GIVEN PROBLEM 1
Answer these questions from the post on learning German:
(a) What two things may employers not demand when advertising a position?
(b) How much instruction had the writer had on reaching the point of managing simple conversation?
(c) What does the writer see as one of the biggest issues for English and American speakers of German?
GIVEN PROBLEM 2
Condense the paragraph of the post on learning German that begins "They can however practice" into two shorter sentences, keeping its main facts.
GIVEN PROBLEM 3
Carry on the post on learning German with the next few sentences after its final line.

===== READING PASSAGE =====

Just one point - it is not legal for a position to be advertised as swiss-german or mother tongue. This is a bit of an academic point for you since your german isn't up to the level anyway, but employers can ask for good German skills, but they can't ask for mother tongue, or insist on Swiss German.

They can however practice age and gender discrimination by openly advertising that they want a male or female or want to hire only a younger worker. Personally I think that's outrageous, but like many things which I find outrageous here they aren't considered a big deal by most of the (voting) population.

German isn't a simple language, but it isn't a difficult one either. It can get very frustrating until you get to the point where you have enough to manage simple conversation. Believe me, once you reach that point things will take off very fast (assuming you can find people to speak to in High German where you are!!).

I got to that point after about 4 months of private lessons of 2 hours per week. I was living in London at the time so didn't get a chance to practice much, but when I went to Germany things got easier very quickly. I think one of the biggest issues for English/Americans speaking German is actually their pronunciation, and it is something I worked on the hardest when I learnt German.

===== ITEMS =====

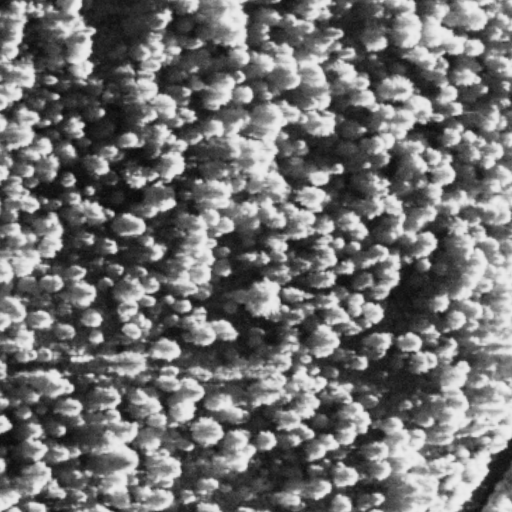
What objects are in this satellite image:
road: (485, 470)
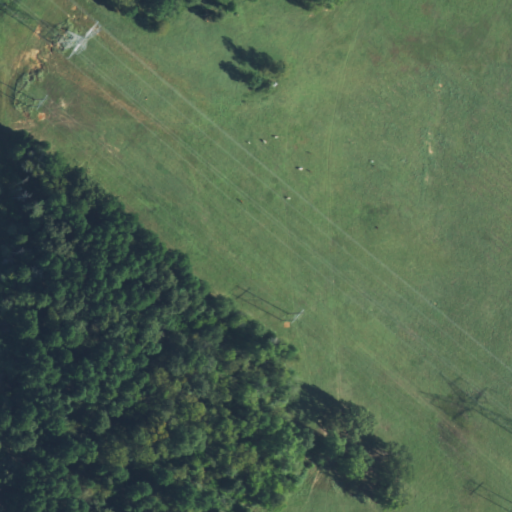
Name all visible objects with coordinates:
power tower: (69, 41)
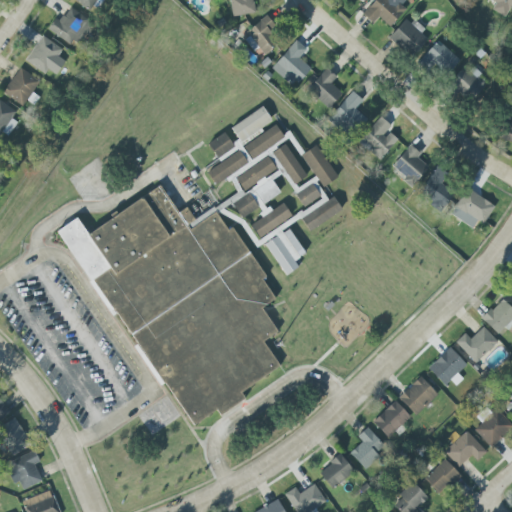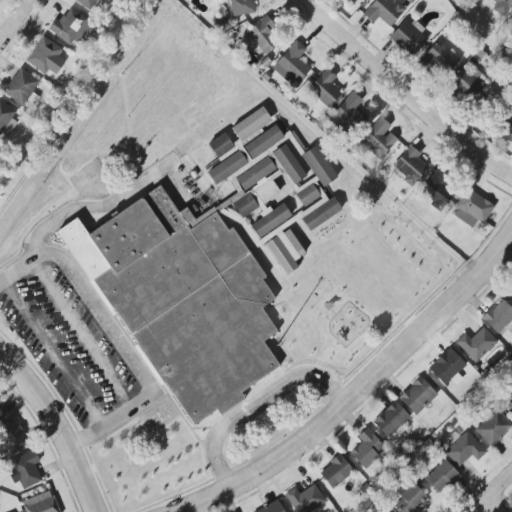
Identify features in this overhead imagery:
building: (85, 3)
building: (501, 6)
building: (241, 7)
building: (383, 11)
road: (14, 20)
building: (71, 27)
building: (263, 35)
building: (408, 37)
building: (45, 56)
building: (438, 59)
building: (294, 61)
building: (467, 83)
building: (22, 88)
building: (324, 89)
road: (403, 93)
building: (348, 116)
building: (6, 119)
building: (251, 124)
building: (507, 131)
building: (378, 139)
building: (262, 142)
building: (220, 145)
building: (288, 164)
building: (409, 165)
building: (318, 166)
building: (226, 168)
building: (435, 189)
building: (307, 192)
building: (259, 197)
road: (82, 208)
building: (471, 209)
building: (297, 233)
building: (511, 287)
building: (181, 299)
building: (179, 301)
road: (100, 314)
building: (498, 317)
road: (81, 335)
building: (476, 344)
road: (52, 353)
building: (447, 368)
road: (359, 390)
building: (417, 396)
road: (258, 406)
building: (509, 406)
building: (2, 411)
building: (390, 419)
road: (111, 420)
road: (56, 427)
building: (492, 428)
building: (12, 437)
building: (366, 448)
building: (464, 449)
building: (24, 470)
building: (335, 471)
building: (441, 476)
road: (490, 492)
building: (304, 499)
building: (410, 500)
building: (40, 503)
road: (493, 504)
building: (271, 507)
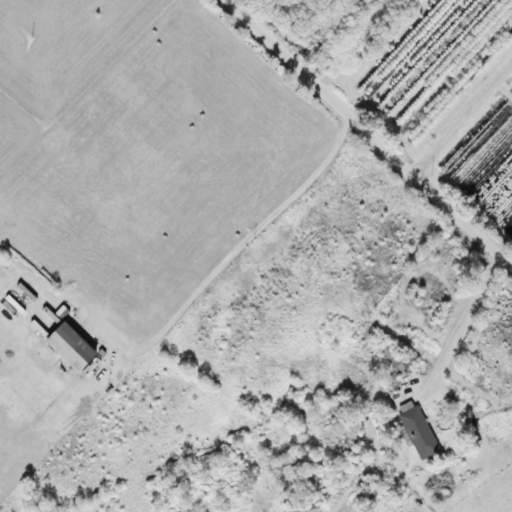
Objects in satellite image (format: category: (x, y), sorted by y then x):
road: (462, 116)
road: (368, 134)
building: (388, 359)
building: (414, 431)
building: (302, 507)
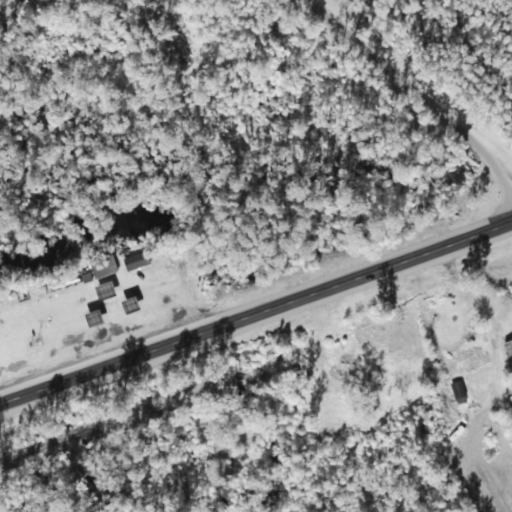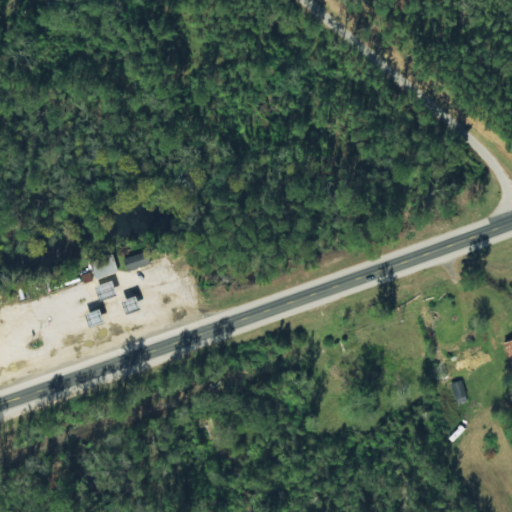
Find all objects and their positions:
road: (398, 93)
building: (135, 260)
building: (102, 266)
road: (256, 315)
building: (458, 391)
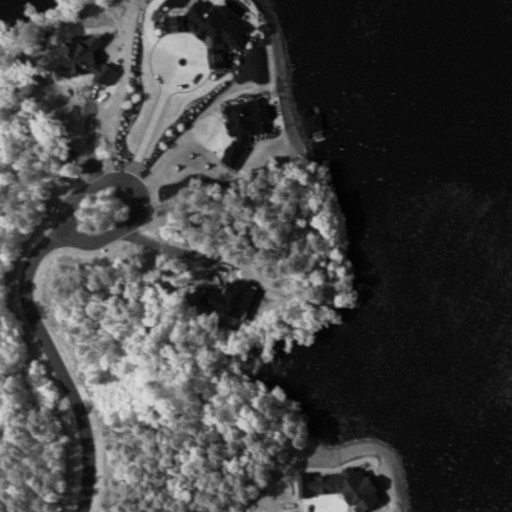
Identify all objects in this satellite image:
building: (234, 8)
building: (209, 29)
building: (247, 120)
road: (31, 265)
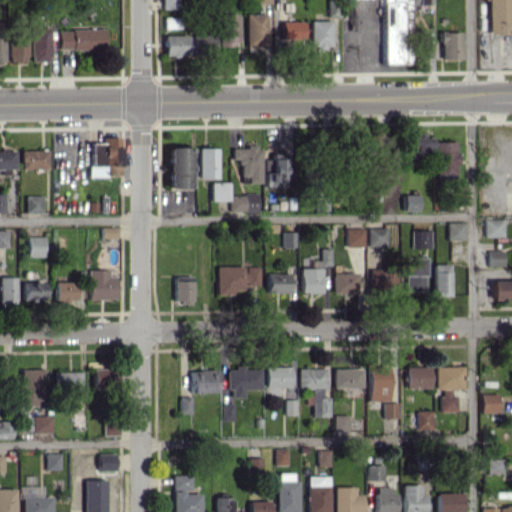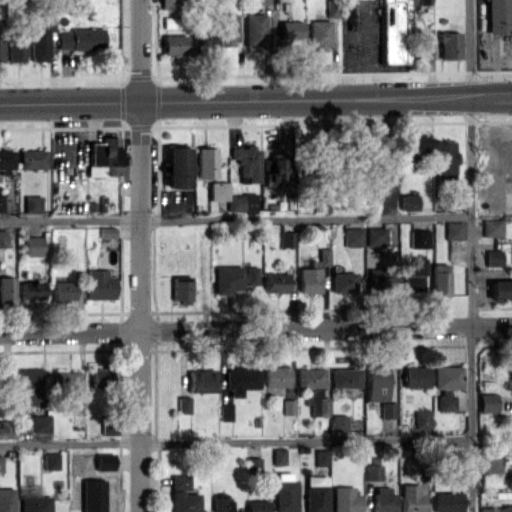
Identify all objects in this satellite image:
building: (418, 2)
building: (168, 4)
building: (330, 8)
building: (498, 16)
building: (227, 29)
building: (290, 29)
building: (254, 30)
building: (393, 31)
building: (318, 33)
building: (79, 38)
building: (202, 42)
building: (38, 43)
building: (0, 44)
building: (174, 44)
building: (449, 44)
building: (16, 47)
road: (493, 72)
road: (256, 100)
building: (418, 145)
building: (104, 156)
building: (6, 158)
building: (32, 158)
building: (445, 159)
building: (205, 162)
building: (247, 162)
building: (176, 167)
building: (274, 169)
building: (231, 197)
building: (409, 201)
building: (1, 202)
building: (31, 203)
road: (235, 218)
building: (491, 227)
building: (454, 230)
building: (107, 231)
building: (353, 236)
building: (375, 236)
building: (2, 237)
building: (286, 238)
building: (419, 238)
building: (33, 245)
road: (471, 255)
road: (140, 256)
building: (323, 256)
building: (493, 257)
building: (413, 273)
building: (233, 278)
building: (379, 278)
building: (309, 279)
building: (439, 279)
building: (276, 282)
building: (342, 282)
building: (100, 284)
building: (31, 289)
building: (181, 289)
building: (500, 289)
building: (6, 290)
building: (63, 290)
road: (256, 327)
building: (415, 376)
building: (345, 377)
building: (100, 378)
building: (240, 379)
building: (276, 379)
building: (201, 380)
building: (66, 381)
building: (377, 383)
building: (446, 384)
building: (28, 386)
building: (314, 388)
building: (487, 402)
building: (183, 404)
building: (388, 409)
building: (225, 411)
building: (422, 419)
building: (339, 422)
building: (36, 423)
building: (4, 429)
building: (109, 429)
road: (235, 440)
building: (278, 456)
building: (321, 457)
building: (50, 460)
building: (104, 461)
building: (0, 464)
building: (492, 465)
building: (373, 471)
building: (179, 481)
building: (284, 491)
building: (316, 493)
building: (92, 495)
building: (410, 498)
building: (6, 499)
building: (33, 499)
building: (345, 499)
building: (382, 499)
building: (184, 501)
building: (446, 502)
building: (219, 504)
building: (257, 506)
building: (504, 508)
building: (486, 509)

=====

WRITTEN RESPONSE 1
(a) They may not require German as a mother tongue or insist on Swiss German.
(b) About 4 months of private lessons, 2 hours per week.
(c) Their pronunciation.

WRITTEN RESPONSE 2
Employers may openly advertise age and gender preferences, such as wanting a man, a woman or only a younger worker. The writer finds this outrageous, though most of the voting population does not consider it a big deal.

WRITTEN RESPONSE 3
You were probably put into a class with a whole lot of other people who had terrible pronunciation. I also attended a group class once I arrived in Germany and found I progressed at about 20% of the speed as I did with private lessons, in the end I stopped group classes and just went out and talked with people. But I had a solid grammatical foundation at that point, so was just able to build the vocab I needed and pick up slang etc.

Finding a good private teacher is tough, but will give better results. Paying for it might be another problem though.

I have private Japanese lessons (4 hours per week), but I found a good way to reduce the cost. My teacher is in Cape Town and we do the lessons via skype. This means I end up paying about 20 francs per hour - which is a damn site cheaper than the 100+ I'd have to pay here - and I get a really well qualified professional teacher/translator into the deal!

So don't give up on the German - you just have to find a way that works for you.